Madden miraba benévolamente al pobre Eugenio Bustamante. No era capaz de concentrarse del todo. La falta de sueño, o el estrés, o ambas cosas. Había llamado a la agencia a primera hora, pero solo confirmaron sus suposiciones. No habría nadie disponible para Rose al menos hasta pasados un par de días. Le daban tentaciones de llamar a la señora Spivey para ofrecerle otra vez el trabajo, pero era poco probable que las relaciones entre ellos mejoraran después de lo ocurrido la víspera, y lo principal era Rose. No, sería mejor esperar hasta que la agencia encontrara a otra persona. Además, no se fiaba del hijo de la señora Spivey. Todo aquello le hacía mucho más difícil trabajar: por alguna razón, no había sido capaz de enfrentarse a Kincaid, a pesar de lo mucho que había insistido Joe hijo en que lo preparara el primero.

El señor Bustamante, por otra parte, planteaba un desafío mucho más bello. Había sufrido un corte poco frecuente. Vertical, en lugar de horizontal. Eugenio, imaginaba Madden, había sido toda su vida un cliente difícil. Tenía pinta de eso.

– Cómo no, Eugenio -masculló en voz alta-. ¿Acaso no es propio de ti decidirte por el corte menos ortodoxo?

Le recordaba a algo que había oído contar acerca de que los samuráis usaban a los prisioneros condenados a muerte para probar con ellos el filo de sus espadas: debía de habérselo dicho Joe padre, que siempre tuvo debilidad por los samuráis. Un samurái se disponía a practicar un corte horizontal a través de las caderas, un corte muy difícil. Cuando informó al condenado de sus intenciones, el prisionero dijo: «De haber sabido que iba a intentar ese golpe, esta mañana habría comido piedras».

Tal y como pensaba. Allí no serviría de nada una inyección arterial: la cabeza de Eugenio requería un trabajo de inmersión. Dos o tres horas, como mínimo. Pero podía inyectar el resto del cadáver a través de la arteria carótida derecha y drenarlo por la vena yugular derecha.

– ¿Qué cojones estás haciendo? -preguntó Joe hijo. Madden no lo había oído bajar.

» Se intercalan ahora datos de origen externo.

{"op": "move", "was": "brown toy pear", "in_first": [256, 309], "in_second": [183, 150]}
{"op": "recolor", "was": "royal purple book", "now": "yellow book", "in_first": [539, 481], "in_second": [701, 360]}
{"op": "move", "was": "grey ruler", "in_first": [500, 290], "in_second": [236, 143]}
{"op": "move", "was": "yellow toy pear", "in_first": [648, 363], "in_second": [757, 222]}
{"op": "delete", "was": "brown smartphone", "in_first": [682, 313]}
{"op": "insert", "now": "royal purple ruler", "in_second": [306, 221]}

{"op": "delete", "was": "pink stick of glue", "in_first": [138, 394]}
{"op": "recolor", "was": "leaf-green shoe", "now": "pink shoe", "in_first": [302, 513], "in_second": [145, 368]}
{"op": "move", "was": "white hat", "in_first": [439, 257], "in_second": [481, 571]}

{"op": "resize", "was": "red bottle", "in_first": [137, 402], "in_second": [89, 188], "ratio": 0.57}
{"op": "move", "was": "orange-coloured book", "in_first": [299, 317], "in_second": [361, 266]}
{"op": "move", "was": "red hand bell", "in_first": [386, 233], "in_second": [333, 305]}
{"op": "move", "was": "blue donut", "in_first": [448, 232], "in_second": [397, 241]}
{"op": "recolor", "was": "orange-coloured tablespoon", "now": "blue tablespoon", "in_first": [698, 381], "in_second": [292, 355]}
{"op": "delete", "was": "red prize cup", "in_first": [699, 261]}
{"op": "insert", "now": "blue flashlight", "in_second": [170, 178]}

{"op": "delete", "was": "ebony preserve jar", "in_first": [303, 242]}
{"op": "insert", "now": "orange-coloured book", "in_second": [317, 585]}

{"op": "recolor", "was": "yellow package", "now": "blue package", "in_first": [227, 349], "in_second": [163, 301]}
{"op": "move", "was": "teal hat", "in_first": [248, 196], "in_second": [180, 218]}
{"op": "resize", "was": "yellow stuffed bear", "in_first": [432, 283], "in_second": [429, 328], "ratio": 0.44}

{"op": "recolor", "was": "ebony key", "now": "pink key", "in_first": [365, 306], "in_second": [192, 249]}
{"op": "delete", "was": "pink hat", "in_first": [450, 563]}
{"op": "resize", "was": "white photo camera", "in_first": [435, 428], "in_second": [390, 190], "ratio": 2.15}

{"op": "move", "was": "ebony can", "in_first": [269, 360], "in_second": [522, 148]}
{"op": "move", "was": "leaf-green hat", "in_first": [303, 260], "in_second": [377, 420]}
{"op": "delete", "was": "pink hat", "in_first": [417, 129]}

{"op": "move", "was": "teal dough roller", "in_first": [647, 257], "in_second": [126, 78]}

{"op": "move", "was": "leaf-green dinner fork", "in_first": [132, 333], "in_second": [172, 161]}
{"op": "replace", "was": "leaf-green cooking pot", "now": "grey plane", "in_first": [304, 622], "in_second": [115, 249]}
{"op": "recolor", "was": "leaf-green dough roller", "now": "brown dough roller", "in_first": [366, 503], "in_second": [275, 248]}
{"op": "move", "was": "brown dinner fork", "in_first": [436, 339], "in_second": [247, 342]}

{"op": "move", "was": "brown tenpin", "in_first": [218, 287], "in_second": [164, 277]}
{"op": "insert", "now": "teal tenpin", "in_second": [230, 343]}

Suspiró, se quitó las gafas y se las guardó en el bolsillo de la pechera de la bata.

– Mira, estaba a punto de ponerme con él… -dijo.

– ¡Olvídate de ese tío! -replicó Joe-. Deja que se pudra, joder. ¿Qué te dije ayer? ¿Qué te dije ayer que era tan importante? -Joe tenía la cara acalorada y sudorosa, a pesar de que en el cuarto frío la temperatura era muy baja. Por alguna razón, llevaba puesto un jersey de cuello alto de color mostaza. Quizá, al vestirse, había olvidado el calor que había hecho el día anterior. Era un jersey extremadamente poco favorecedor, que marcaba sus contornos fofos y dejaba al descubierto una franja de unos siete centímetros de tripa blanquísima.

– Lo sé -dijo Madden, y dio gracias por haberse quitado las gafas al ver que Joe se echaba mano al culo de los pantalones-. Enseguida me pongo con ello.

– Necesitamos ese cuerpo vivito y coleando lo antes posible -siguió Joe-. Te lo dije ayer. ¿Es que no me estabas escuchando? Le he dicho a su mujer que puede verlo ya mañana.

Joe hijo se sacó la mano del trasero y se pasó la ofensiva extremidad por la nariz con aire distraído, fingiendo que se rascaba un picor. No haría falta tratar el orificio de entrada de la bala antes del embalsamamiento, una vez hubiera matado a Joe de un disparo. A fin de cuentas, el orificio ofrecería un punto de drenaje muy conveniente. Claro que quizá debiera dispararle en la sien. No, eso sería una lástima. La hinchazón y el subsiguiente ennegrecimiento del párpado serían un engorro que habría que subsanar. Y, además, había que pensar en su pobre madre. Tendría que matarla a ella también si quería evitar que se pusiera a berrear encima de su pobre hijo masacrado.

– Este tío va en un ataúd cerrado. Ya te lo dije. Para lo que va a importar a nadie, podrías meterlo en la picadora de carne.